### EXERCISE OBJECTIVE
Return all the data, word for word.

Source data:
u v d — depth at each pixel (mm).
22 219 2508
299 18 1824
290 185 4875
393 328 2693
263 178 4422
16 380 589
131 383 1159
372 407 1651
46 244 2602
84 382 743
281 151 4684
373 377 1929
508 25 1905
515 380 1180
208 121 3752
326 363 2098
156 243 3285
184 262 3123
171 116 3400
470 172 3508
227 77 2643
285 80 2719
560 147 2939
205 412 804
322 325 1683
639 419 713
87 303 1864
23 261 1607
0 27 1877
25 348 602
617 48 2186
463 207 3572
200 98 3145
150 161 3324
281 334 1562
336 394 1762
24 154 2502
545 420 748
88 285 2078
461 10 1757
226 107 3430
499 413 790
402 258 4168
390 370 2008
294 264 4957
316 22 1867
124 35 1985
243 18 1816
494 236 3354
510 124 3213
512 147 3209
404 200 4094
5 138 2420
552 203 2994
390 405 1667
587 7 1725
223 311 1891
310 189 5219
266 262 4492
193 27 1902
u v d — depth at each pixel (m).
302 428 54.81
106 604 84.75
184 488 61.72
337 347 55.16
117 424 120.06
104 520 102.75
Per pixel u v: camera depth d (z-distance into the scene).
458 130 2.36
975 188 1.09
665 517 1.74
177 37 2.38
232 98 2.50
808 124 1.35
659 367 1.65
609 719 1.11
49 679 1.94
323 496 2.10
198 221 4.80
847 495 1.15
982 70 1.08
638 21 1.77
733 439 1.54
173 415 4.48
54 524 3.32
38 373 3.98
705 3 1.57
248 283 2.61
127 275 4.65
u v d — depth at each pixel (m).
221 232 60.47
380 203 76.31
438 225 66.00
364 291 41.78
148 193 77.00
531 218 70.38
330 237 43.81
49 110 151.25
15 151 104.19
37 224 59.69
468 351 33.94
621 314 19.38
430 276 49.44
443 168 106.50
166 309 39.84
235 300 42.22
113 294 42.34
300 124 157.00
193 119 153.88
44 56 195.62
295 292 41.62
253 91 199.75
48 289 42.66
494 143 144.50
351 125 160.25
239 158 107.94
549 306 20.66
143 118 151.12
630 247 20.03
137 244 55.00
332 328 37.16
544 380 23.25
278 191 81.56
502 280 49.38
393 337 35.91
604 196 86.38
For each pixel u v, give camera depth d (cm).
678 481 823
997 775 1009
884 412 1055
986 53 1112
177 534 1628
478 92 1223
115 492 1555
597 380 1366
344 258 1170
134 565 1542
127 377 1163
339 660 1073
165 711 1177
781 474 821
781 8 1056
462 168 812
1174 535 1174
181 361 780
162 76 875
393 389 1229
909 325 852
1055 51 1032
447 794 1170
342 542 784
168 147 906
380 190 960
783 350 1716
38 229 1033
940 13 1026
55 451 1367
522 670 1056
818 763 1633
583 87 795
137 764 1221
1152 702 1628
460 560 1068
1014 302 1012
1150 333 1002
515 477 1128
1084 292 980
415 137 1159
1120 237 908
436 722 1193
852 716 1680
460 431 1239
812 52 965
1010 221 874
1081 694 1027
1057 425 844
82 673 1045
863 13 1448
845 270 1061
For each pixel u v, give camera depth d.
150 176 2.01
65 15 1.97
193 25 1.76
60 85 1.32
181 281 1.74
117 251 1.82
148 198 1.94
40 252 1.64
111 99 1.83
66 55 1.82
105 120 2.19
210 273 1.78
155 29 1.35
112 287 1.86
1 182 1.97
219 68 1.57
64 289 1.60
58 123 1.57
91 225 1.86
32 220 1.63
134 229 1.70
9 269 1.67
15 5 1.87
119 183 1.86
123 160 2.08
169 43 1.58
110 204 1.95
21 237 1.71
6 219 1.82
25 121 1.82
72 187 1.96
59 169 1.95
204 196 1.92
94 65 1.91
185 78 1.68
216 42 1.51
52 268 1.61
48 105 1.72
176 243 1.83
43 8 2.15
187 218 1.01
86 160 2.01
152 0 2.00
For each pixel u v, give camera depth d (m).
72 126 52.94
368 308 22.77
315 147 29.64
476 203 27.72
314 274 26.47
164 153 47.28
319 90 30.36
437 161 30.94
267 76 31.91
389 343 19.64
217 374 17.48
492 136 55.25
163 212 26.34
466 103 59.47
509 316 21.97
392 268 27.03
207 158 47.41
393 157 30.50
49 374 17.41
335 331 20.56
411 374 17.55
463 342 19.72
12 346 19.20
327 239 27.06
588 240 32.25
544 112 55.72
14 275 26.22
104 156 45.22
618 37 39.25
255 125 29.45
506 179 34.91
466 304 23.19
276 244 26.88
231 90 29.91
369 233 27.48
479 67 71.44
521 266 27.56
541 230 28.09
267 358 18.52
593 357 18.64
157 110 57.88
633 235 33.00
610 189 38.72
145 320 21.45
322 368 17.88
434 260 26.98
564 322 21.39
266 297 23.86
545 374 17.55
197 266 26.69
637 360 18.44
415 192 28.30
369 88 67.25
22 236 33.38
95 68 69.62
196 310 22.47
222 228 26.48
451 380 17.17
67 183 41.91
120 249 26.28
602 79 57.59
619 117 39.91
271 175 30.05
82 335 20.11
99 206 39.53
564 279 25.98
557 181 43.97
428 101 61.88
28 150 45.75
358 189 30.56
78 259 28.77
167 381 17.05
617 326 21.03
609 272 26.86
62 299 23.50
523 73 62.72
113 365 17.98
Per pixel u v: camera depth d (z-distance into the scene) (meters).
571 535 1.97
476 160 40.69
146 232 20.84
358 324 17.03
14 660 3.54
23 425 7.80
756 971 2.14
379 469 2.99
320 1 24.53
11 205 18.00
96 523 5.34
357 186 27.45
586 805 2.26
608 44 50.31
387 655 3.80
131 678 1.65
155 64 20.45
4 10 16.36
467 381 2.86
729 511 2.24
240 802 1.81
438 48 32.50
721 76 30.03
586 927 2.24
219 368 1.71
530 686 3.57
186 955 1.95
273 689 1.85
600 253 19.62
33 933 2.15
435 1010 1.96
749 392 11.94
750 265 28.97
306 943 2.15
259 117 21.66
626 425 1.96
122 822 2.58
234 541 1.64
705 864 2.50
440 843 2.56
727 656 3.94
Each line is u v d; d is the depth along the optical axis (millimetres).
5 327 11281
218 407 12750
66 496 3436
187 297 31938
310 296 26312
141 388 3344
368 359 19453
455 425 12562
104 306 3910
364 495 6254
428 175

### ANSWER BOX
u v d — depth at each pixel (mm).
22 219 2508
299 18 1824
290 185 4875
393 328 2693
263 178 4422
16 380 589
131 383 1159
372 407 1651
46 244 2602
84 382 743
281 151 4684
373 377 1929
508 25 1905
515 380 1180
208 121 3752
326 363 2098
156 243 3285
184 262 3123
171 116 3400
470 172 3508
227 77 2643
285 80 2719
560 147 2939
205 412 804
322 325 1683
639 419 713
87 303 1864
23 261 1607
0 27 1877
25 348 602
617 48 2186
463 207 3572
200 98 3145
150 161 3324
281 334 1562
336 394 1762
24 154 2502
545 420 748
88 285 2078
461 10 1757
226 107 3430
499 413 790
402 258 4168
390 370 2008
294 264 4957
316 22 1867
124 35 1985
243 18 1816
494 236 3354
510 124 3213
512 147 3209
404 200 4094
5 138 2420
552 203 2994
390 405 1667
587 7 1725
223 311 1891
310 189 5219
266 262 4492
193 27 1902
u v d — depth at each pixel (m).
302 428 54.81
106 604 84.75
184 488 61.72
337 347 55.16
117 424 120.06
104 520 102.75
Per pixel u v: camera depth d (z-distance into the scene).
458 130 2.36
975 188 1.09
665 517 1.74
177 37 2.38
232 98 2.50
808 124 1.35
659 367 1.65
609 719 1.11
49 679 1.94
323 496 2.10
198 221 4.80
847 495 1.15
982 70 1.08
638 21 1.77
733 439 1.54
173 415 4.48
54 524 3.32
38 373 3.98
705 3 1.57
248 283 2.61
127 275 4.65
u v d — depth at each pixel (m).
221 232 60.47
380 203 76.31
438 225 66.00
364 291 41.78
148 193 77.00
531 218 70.38
330 237 43.81
49 110 151.25
15 151 104.19
37 224 59.69
468 351 33.94
621 314 19.38
430 276 49.44
443 168 106.50
166 309 39.84
235 300 42.22
113 294 42.34
300 124 157.00
193 119 153.88
44 56 195.62
295 292 41.62
253 91 199.75
48 289 42.66
494 143 144.50
351 125 160.25
239 158 107.94
549 306 20.66
143 118 151.12
630 247 20.03
137 244 55.00
332 328 37.16
544 380 23.25
278 191 81.56
502 280 49.38
393 337 35.91
604 196 86.38
For each pixel u v, give camera depth d (cm).
678 481 823
997 775 1009
884 412 1055
986 53 1112
177 534 1628
478 92 1223
115 492 1555
597 380 1366
344 258 1170
134 565 1542
127 377 1163
339 660 1073
165 711 1177
781 474 821
781 8 1056
462 168 812
1174 535 1174
181 361 780
162 76 875
393 389 1229
909 325 852
1055 51 1032
447 794 1170
342 542 784
168 147 906
380 190 960
783 350 1716
38 229 1033
940 13 1026
55 451 1367
522 670 1056
818 763 1633
583 87 795
137 764 1221
1152 702 1628
460 560 1068
1014 302 1012
1150 333 1002
515 477 1128
1084 292 980
415 137 1159
1120 237 908
436 722 1193
852 716 1680
460 431 1239
812 52 965
1010 221 874
1081 694 1027
1057 425 844
82 673 1045
863 13 1448
845 270 1061
For each pixel u v, give camera depth d.
150 176 2.01
65 15 1.97
193 25 1.76
60 85 1.32
181 281 1.74
117 251 1.82
148 198 1.94
40 252 1.64
111 99 1.83
66 55 1.82
105 120 2.19
210 273 1.78
155 29 1.35
112 287 1.86
1 182 1.97
219 68 1.57
64 289 1.60
58 123 1.57
91 225 1.86
32 220 1.63
134 229 1.70
9 269 1.67
15 5 1.87
119 183 1.86
123 160 2.08
169 43 1.58
110 204 1.95
21 237 1.71
6 219 1.82
25 121 1.82
72 187 1.96
59 169 1.95
204 196 1.92
94 65 1.91
185 78 1.68
216 42 1.51
52 268 1.61
48 105 1.72
176 243 1.83
43 8 2.15
187 218 1.01
86 160 2.01
152 0 2.00
For each pixel u v, give camera depth d (m).
72 126 52.94
368 308 22.77
315 147 29.64
476 203 27.72
314 274 26.47
164 153 47.28
319 90 30.36
437 161 30.94
267 76 31.91
389 343 19.64
217 374 17.48
492 136 55.25
163 212 26.34
466 103 59.47
509 316 21.97
392 268 27.03
207 158 47.41
393 157 30.50
49 374 17.41
335 331 20.56
411 374 17.55
463 342 19.72
12 346 19.20
327 239 27.06
588 240 32.25
544 112 55.72
14 275 26.22
104 156 45.22
618 37 39.25
255 125 29.45
506 179 34.91
466 304 23.19
276 244 26.88
231 90 29.91
369 233 27.48
479 67 71.44
521 266 27.56
541 230 28.09
267 358 18.52
593 357 18.64
157 110 57.88
633 235 33.00
610 189 38.72
145 320 21.45
322 368 17.88
434 260 26.98
564 322 21.39
266 297 23.86
545 374 17.55
197 266 26.69
637 360 18.44
415 192 28.30
369 88 67.25
22 236 33.38
95 68 69.62
196 310 22.47
222 228 26.48
451 380 17.17
67 183 41.91
120 249 26.28
602 79 57.59
619 117 39.91
271 175 30.05
82 335 20.11
99 206 39.53
564 279 25.98
557 181 43.97
428 101 61.88
28 150 45.75
358 189 30.56
78 259 28.77
167 381 17.05
617 326 21.03
609 272 26.86
62 299 23.50
523 73 62.72
113 365 17.98
Per pixel u v: camera depth d (z-distance into the scene) (meters).
571 535 1.97
476 160 40.69
146 232 20.84
358 324 17.03
14 660 3.54
23 425 7.80
756 971 2.14
379 469 2.99
320 1 24.53
11 205 18.00
96 523 5.34
357 186 27.45
586 805 2.26
608 44 50.31
387 655 3.80
131 678 1.65
155 64 20.45
4 10 16.36
467 381 2.86
729 511 2.24
240 802 1.81
438 48 32.50
721 76 30.03
586 927 2.24
219 368 1.71
530 686 3.57
186 955 1.95
273 689 1.85
600 253 19.62
33 933 2.15
435 1010 1.96
749 392 11.94
750 265 28.97
306 943 2.15
259 117 21.66
626 425 1.96
122 822 2.58
234 541 1.64
705 864 2.50
440 843 2.56
727 656 3.94
Each line is u v d; d is the depth along the optical axis (millimetres).
5 327 11281
218 407 12750
66 496 3436
187 297 31938
310 296 26312
141 388 3344
368 359 19453
455 425 12562
104 306 3910
364 495 6254
428 175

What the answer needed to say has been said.